Эти и другие подробности лагерного быта Браун рассказывает без драматических ноток. Говорит, было тяжело физически, зато легко морально: он находился в среде единомышленников. «Были там и академики, и профессора, и заводские рабочие. Все сидели как «антисоветчики». Что это значит? Было достаточно того, что ты не признаёшь Ленина, Сталина и других большевистских деятелей великими историческими фигурами. Имеешь свой взгляд на историю. Да просто называть Ленинград Петербургом уже было «контрреволюцией». Мы, севшие в конце 60-х, были «новобранцами». Но застали ещё тех, кто сидел за анекдот. Один из старожилов, сидевший на тот момент 18 лет, перед окончанием срока подарил мне свою гитару. На спецстрогой зоне - редчайшая вещь. Услышал, как я на ней играю, сказал: «Теперь она твоя». Благодаря матери, которая однажды прилетела ко мне в Сибирь за 5500 км, я смог сохранить эту гитару. У родителей я единственный ребёнок. Отец умер за 4 года до моего возвращения, глядя на дверь: вдруг случится чудо и войдёт сын. Родители были уже в возрасте, оба 1900 года рождения. Обвенчались в 1926 году при разгуле воинствующего безбожия. Именно от них я знал о дореволюционной России, о том, как произошёл октябрьский переворот, в какой крови большевики, затеяв гражданскую войну, утопили Российскую империю. Я не вступал по убеждению в комсомол. Носил нательный крест. Где-то в глубине души я понимал, что наступит момент, когда за свои ценности придётся пострадать. Морально готовился к этому. Совсем рядом был пример выдающегося учёного Льва Гумилёва, сына Ахматовой, с которым мы дружили. Он не один год отсидел в тюрьме. Да и сама Анна Андреевна в своё время, когда её творчество обличили с самой высокой партийной трибуны, чудом избежала ареста. Но при этом её лишили продуктовых карточек, а в 40-х гг. это означало верную голодную смерть. Тогда великого поэта спасли неравнодушные люди.
Товарищем по несчастью в той ситуации вместе с Ахматовой оказался и писатель Михаил Зощенко. Потрясённый, он спросил её: «Аня, что же теперь делать?» - «Терпеть, терпеть, Мишенька». Поскольку Анна Андреевна очень долго не появлялась на публике, на Западе написали, что великая Ахматова умерла, а Советы молчат. После чего власти попросили её ежедневно появляться в окне своей комнаты в коммуналке на Фонтанке, где ей было выдано удостоверение с надписью «Жилец». При жизни Ахматовой её «Реквием» в СССР так и не издали. Зато дело по оперативной разработке Ахматовой составляет не один том, что документально подтверждено».

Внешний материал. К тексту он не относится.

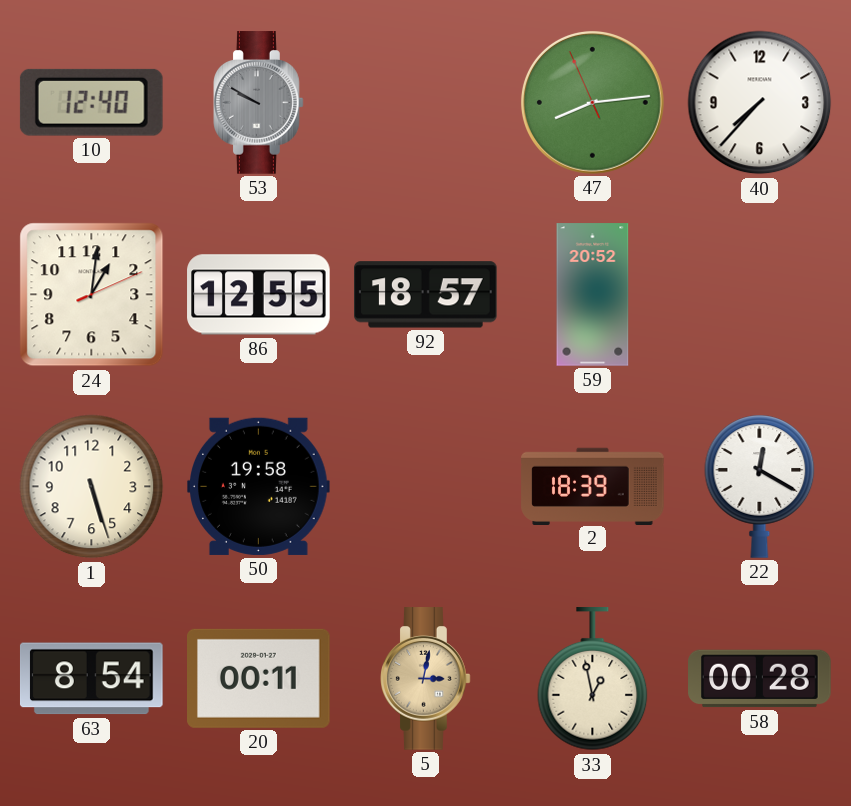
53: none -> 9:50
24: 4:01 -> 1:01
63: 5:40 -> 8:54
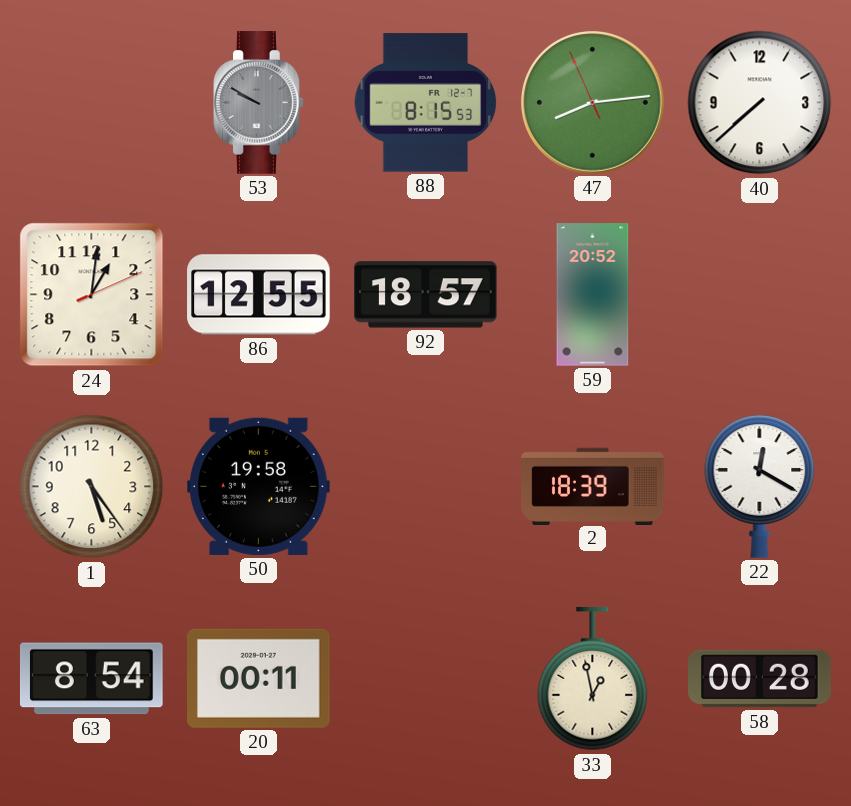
10: 12:40 -> none
88: none -> 8:15
40: 7:37 -> 7:38
1: 5:27 -> 5:24
5: 3:02 -> none
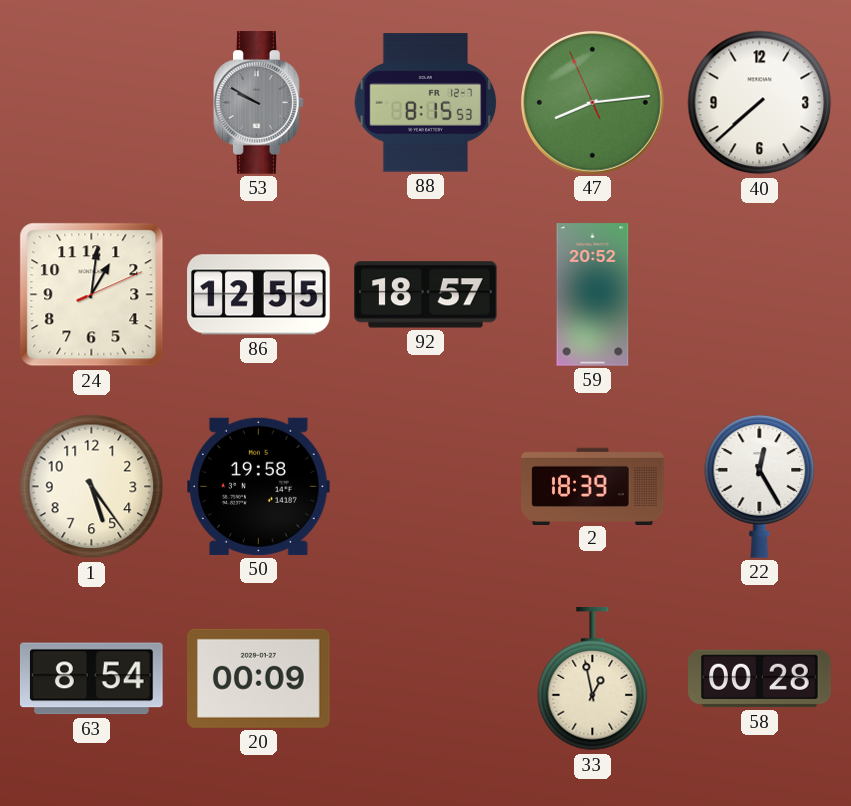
22: 12:20 -> 12:25
20: 00:11 -> 00:09
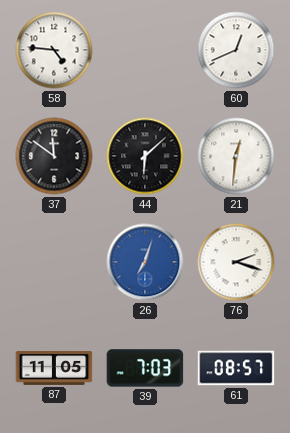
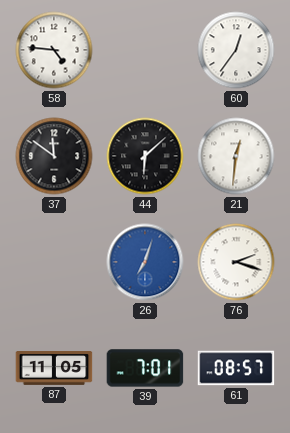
60: 12:41 -> 12:36
39: 7:03 -> 7:01
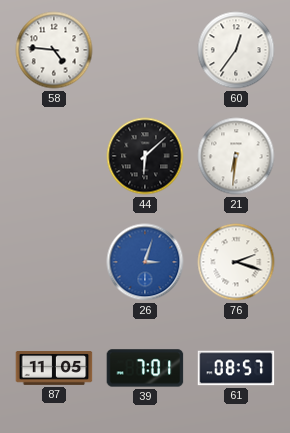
37: 11:51 -> none
21: 12:31 -> 6:31
26: 7:03 -> 3:03
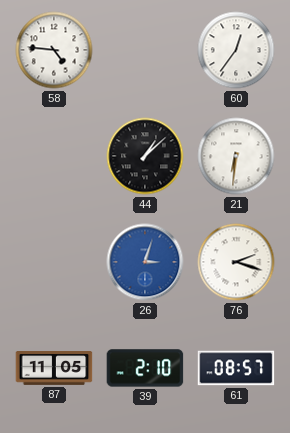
44: 6:08 -> 1:08
39: 7:01 -> 2:10
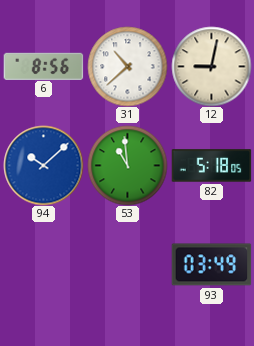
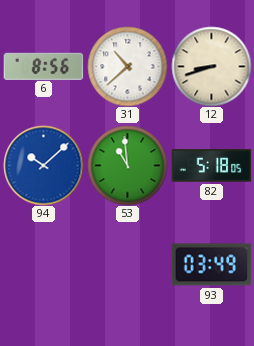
12: 9:02 -> 8:42
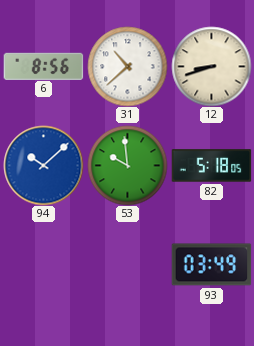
53: 10:59 -> 9:59
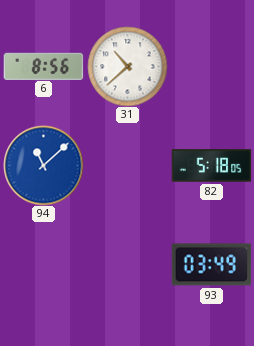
12: 8:42 -> none
94: 10:08 -> 11:08
53: 9:59 -> none
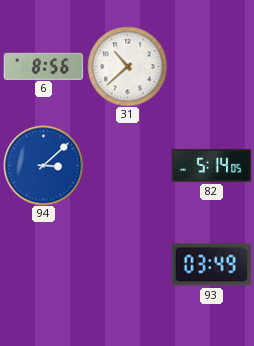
94: 11:08 -> 3:08
82: 5:18 -> 5:14
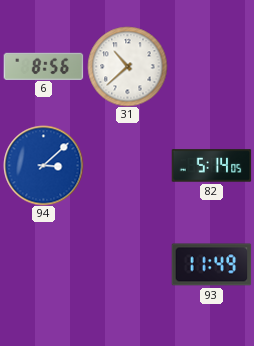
93: 03:49 -> 11:49
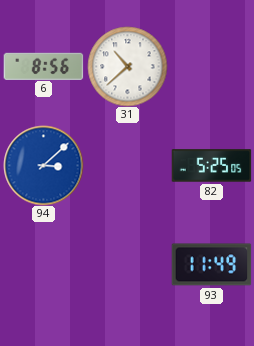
82: 5:14 -> 5:25
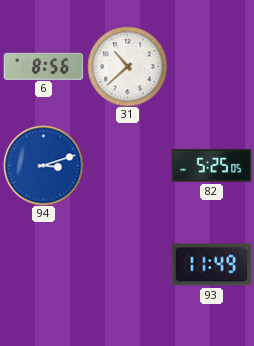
94: 3:08 -> 3:12
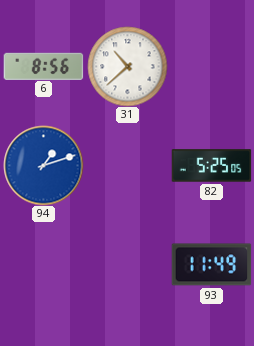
94: 3:12 -> 1:12
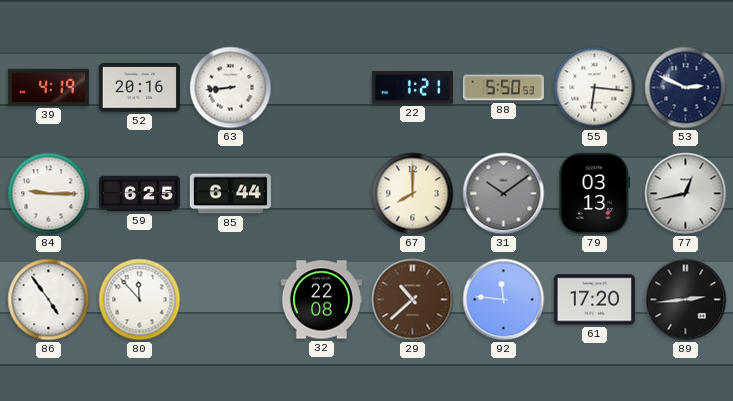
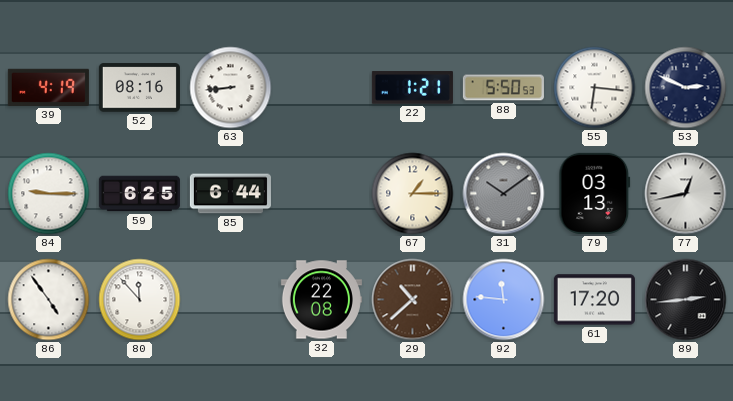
52: 20:16 -> 08:16
67: 8:00 -> 1:15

Вернувшись из заключения, Браун трудился чернорабочим. Устроился кочегаром-угольщиком в котельную. Потом работал матросом-спасателем на Финском заливе. Продолжал писать стихи и песни. Но первую книгу удалось издать только в 2007 г.
Николай Николаевич живёт в Петербурге в той самой квартире, где Ахматова записывала свои стихи. Седовласый человек с живыми молодыми глазами поражает спокойствием духа, которое бывает у людей, умудрившихся за свою долгую жизнь сохранить верность выбранному пути и не предать - ни себя, ни других.